Google, Microsoft, Siemens, Swift… there are numerous examples of companies who have completely rethought their work space. Beyond the fashion effect, space planning also meets a more fundamental concern: our work place must adapt to changes in our working habits.
Over the last few years, working habits have considerably changed, echoing the profound changes affecting our companies. The accessibility of the work place, the balance between private life and working life, the generalized computerisation of many tasks are some of workers’ biggest concerns. At the same time, new illnesses linked to new ways of working have appeared: burn-out (exhaustion due to overwork) and, at the other extreme, bore-out (an acute form of fed-up-with-it which really means profound boredom with the job).

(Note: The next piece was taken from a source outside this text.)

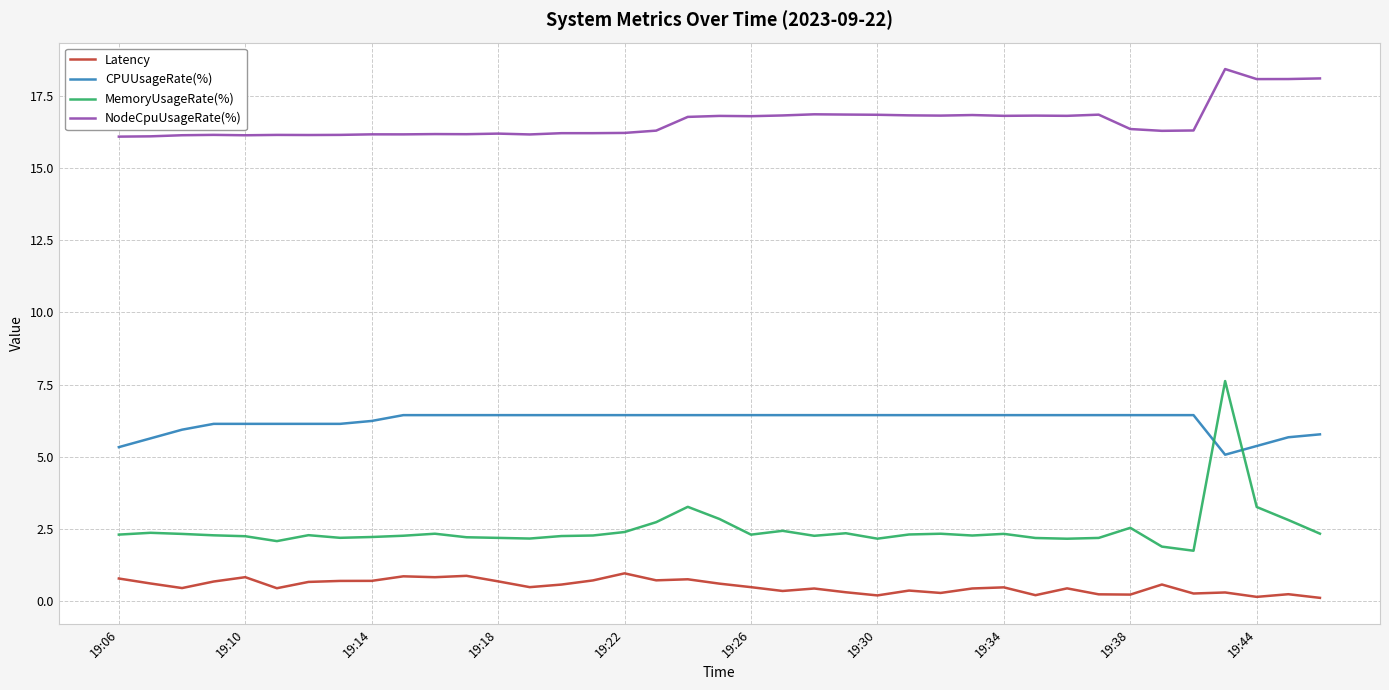

What is the minimum value for MemoryUsageRate(%)?

1.7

The “NWOW ” concept is evoked to qualify these new ways of working , i.e. the responses employers have come up with to guarantee the their employees’ fulfilment and well-being: part-time work, teleworking, shared offices, etc. Another concern of employers is attached to these issues: the price of offices per square metre.
Rethinking the work space
“Offices must be conceived as a real management tool serving the company’s strategy”, explains Thomas Loward, Workplace Consultant and Partner at DPM Global. Trades are becoming increasingly specialised, which entails a growing need for collaborative spaces where each person has his/her colleagues on hand in order to draw on their skills for the different projects. Today it isn’t rare to find companies whose collaborative spaces amount to 30% of the total working floor area. ”

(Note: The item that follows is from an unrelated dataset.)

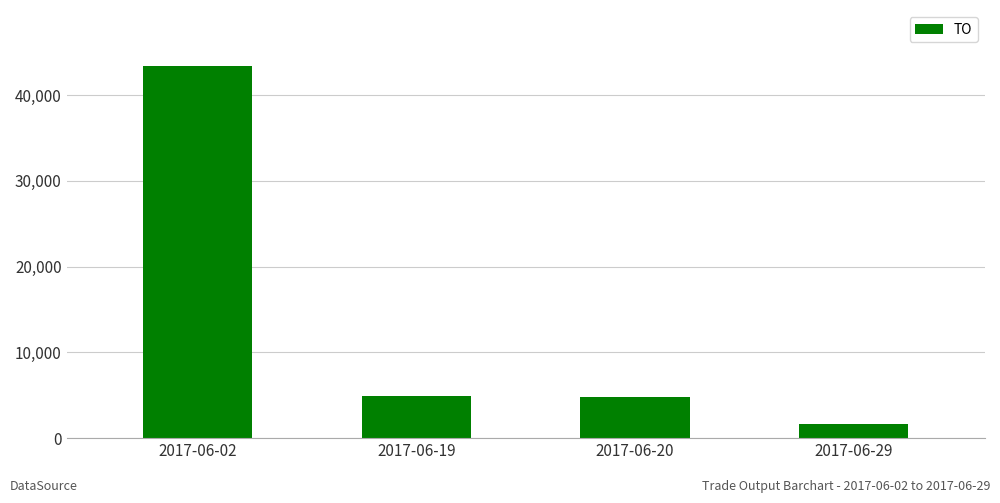

Which category has the highest value across all series?

2017-06-02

Space planning inputs involve the diversification of the proposed spaces, each fulfilling a very specific function: offices suitable for concentration, meeting places to stimulate conversations, corners devoted to relaxation and informal meetings, glazed spaces, closed spaces, etc. Thus, “the workplace draws increasingly on our living space, where each room has its own particular role”, adds Guillaume Decock, boss of Berhin, a company that has been selling real estate for over 90 years and that also provides space planning services to its business customers.
A question of culture
Central element of any space planning policy: corporate culture. Changing office layout isn’t enough to improve well-being at work… and therefore performance. An in-depth analysis of each person’s needs is also required: certain tasks require more concentration, others require brainstorming and debate. Similarly, some managers now leave their office doors open, while others prefer to maintain a certain distance from their employees.
Personalities must also be taken into account. “The open space is not a universal remedy, continues Guillaume Decock. A lot of people are still very attached to their little private space, with their kids’ photos next to the screen. These types are very reluctant to change. ”

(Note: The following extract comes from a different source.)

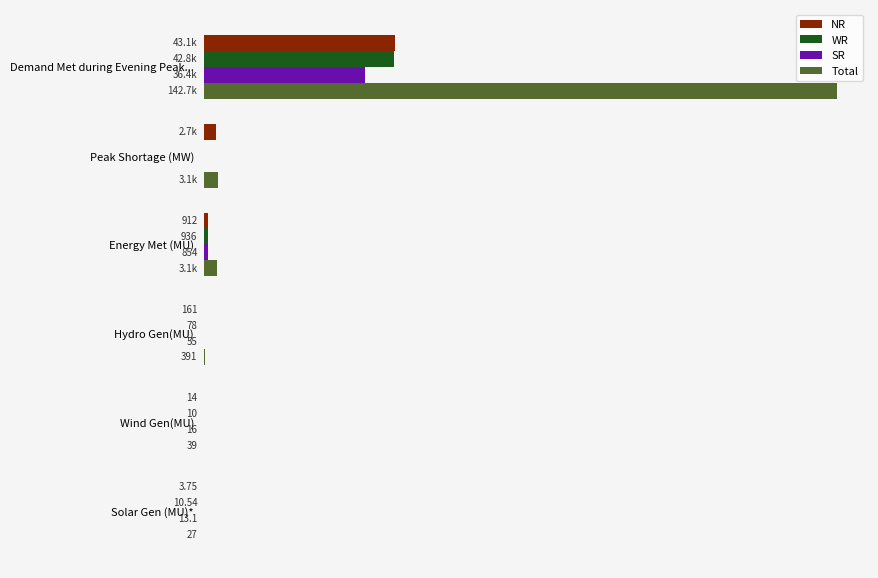

Which series has the largest total across all categories?

Total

“The main thing determining the success of a change-of-work-space-layout project is middle management’s ability to assume this culture of change, adds Thomas Loward. Indeed the work space reflects the corporate culture. For example, if the managers reserve peripheral offices and take all the natural light, leaving those lower in the hierarchy only artificial light, that’s a choice that says a lot about their leadership style. ”
The diversification of work spaces, if it correctly reflects and is supported by an in-depth analysis of the corporate culture, may however have astonishing results. “A successful space planning project leads to a situation in which, despite the reduction of the space allocated to each worker, the latter ends up feeling freer and performs better”, Guillaume Decock concludes.